Intelligent analysis based on big data technology is important in network OAM. Real-time network maintenance is greatly enhanced so that a pre-prevention mechanism is set up. For example, historical traffic data and expert knowledge base are combined to generate an early warning model that identifies abnormal traffic and prevents network congestion or viruses.
● User behavior analysis
User behavior analysis is important in data traffic operation. By analyzing user profiles, product packages, services, billing, and financial information, operators can obtain precisely control policies. Web pages, messages, pictures and movies, and other traffic delivered through pipes can also be analyzed to better understand user behavior.
Data collection and processing is a significant bottleneck. Fig. 2 shows an operator marketing portal that is built for marketing staff, managers, and technical support staff at all levels. The portal provides daily and monthly statistical reports on data flow, revenue, subscriber development, warnings, and summary tree structure. The amount of data added each month can reach up to 4 TB. Usually, it takes 26 hours to analyze 4 TB of data using a traditional method that is inefficient and cannot adequately deal with system expansion. However, when parallel distributed processing is used, only two hours are needed for analysis and reporting. These technologies allow good system scalability and availability so that deadlines for statistical reports can be met.
● Personalized recommendations
Operators recommend services and applications according to user preferences. In applications such as Appstore and IPTV, large amounts of structured and unstructured data are handled in real time, and big data technology is key to service-recommendation systems. An IPTV program recommendation system involves analyzing not only user logs, comments, and rating but also relevant videos and comments obtained from the internet using a web crawler. Technologies that can be used for personalized recommendations include parallel computing framework; distributed file systems; text classification, clustering, and correlation algorithm; and intelligent analysis algorithms such as text abstract extraction, semantic analysis, and text mining.

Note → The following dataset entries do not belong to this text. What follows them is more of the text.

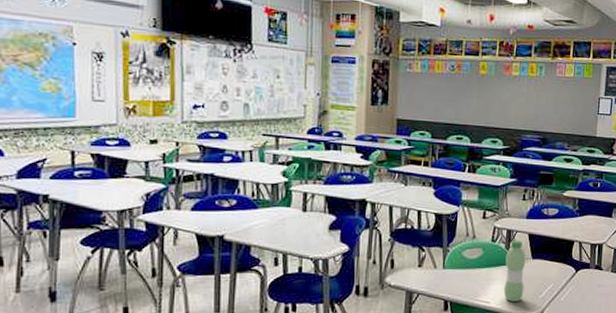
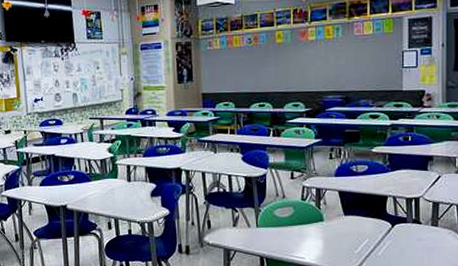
water bottle: present [503,240,526,302] -> none [317,198,339,257]

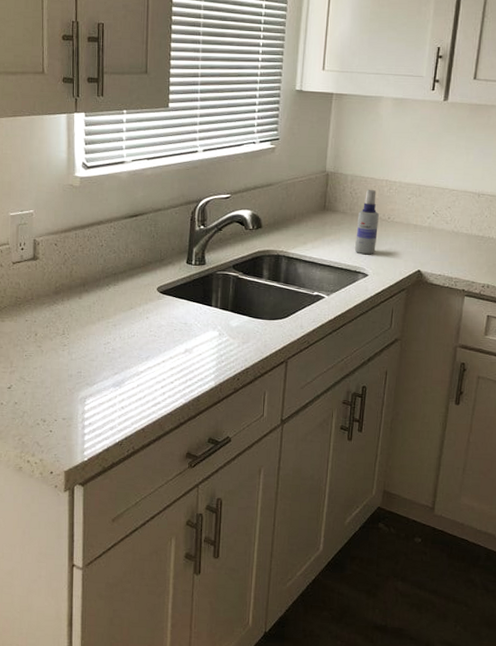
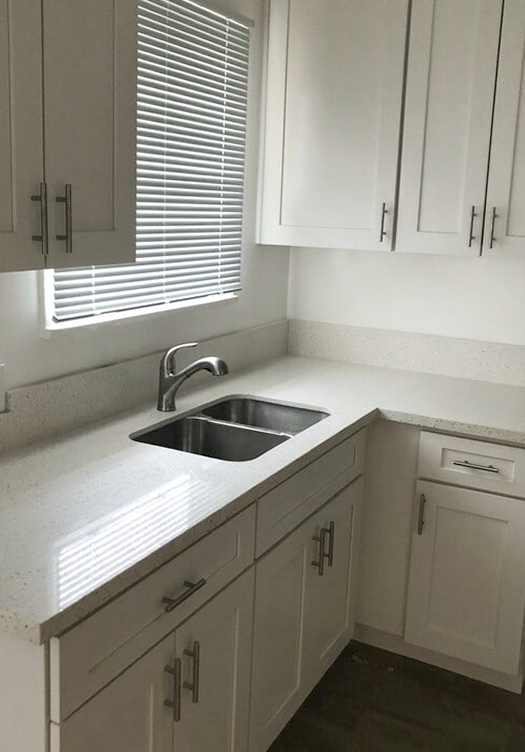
spray bottle: present [355,189,380,254] -> none [317,334,339,394]

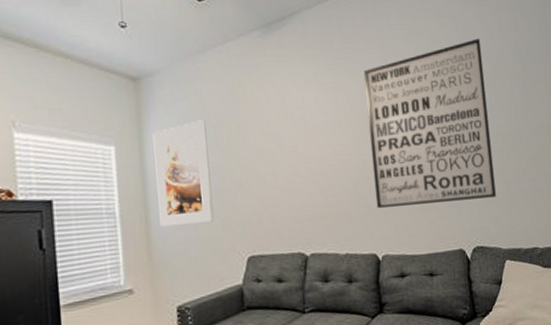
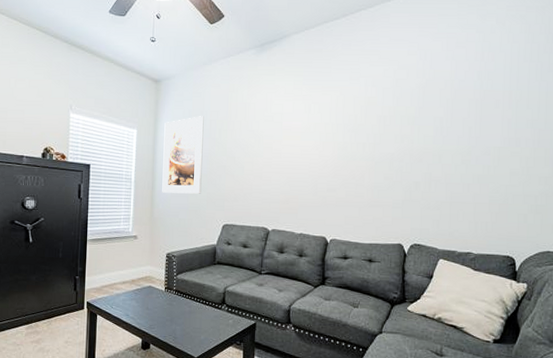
wall art: present [363,38,496,209] -> none [331,66,445,204]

● Data as a service (DaaS)
The heaviest traffic in mobile internet sector is video data. With the development of social networks, mobile payment, and internet of things, the real economy and virtual world are much more intermingled, and the value of data continues to rise. Telecom operators can obtain valuable information by analyzing user profile, location, terminal status, call record, and web log. The information belongs exclusively to the operators and can be provided to third parties such as SPs/CPs, research institutions, and enterprises. Operators can offer companies and public sector bodies analytical insights based on real-time, location-based data service. Mapping the movement of crowds can also help with city and transportation planning and can help retailers with promotions and choosing store locations. When providing these data services, user privacy protection and legal permission need to be considered.
There has been a surge of big data, and the industry is optimistic about its future prospects. As mobile internet develops rapidly, big data will certainly bring great opportunities to telecom operators.